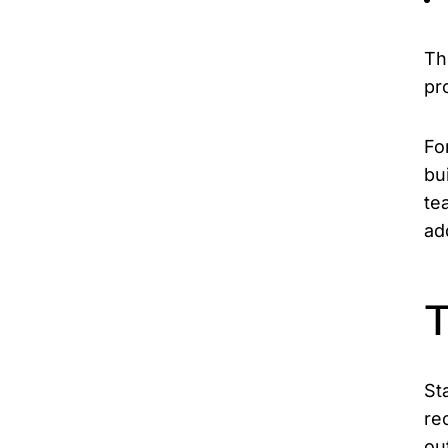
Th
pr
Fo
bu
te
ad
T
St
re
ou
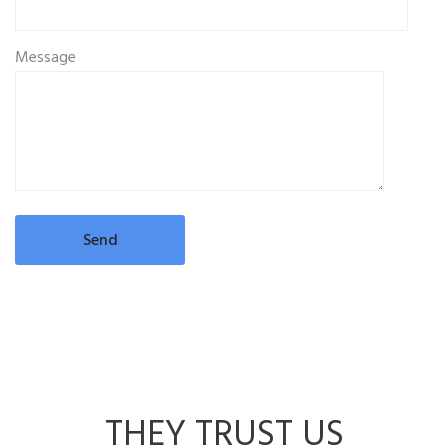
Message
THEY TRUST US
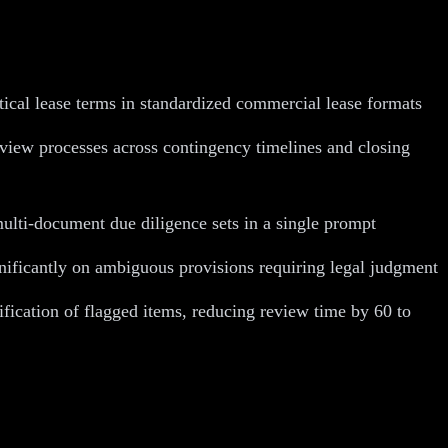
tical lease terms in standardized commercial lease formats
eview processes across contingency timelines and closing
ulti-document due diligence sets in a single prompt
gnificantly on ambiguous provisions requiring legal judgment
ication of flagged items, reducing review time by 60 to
---
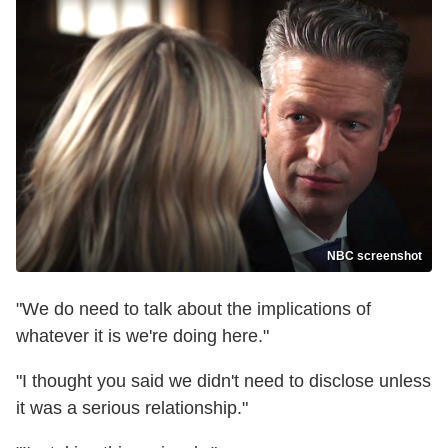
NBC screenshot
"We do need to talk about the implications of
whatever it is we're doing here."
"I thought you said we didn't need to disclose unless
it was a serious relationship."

◆ **Task prompt**: In the data above, retype exactly and only the lines between the one holding "gnificantly on ambiguous" and the one holding "ication of flagged", inclusive.

◆ **Solution**:
gnificantly on ambiguous provisions requiring legal judgment
ication of flagged items, reducing review time by 60 to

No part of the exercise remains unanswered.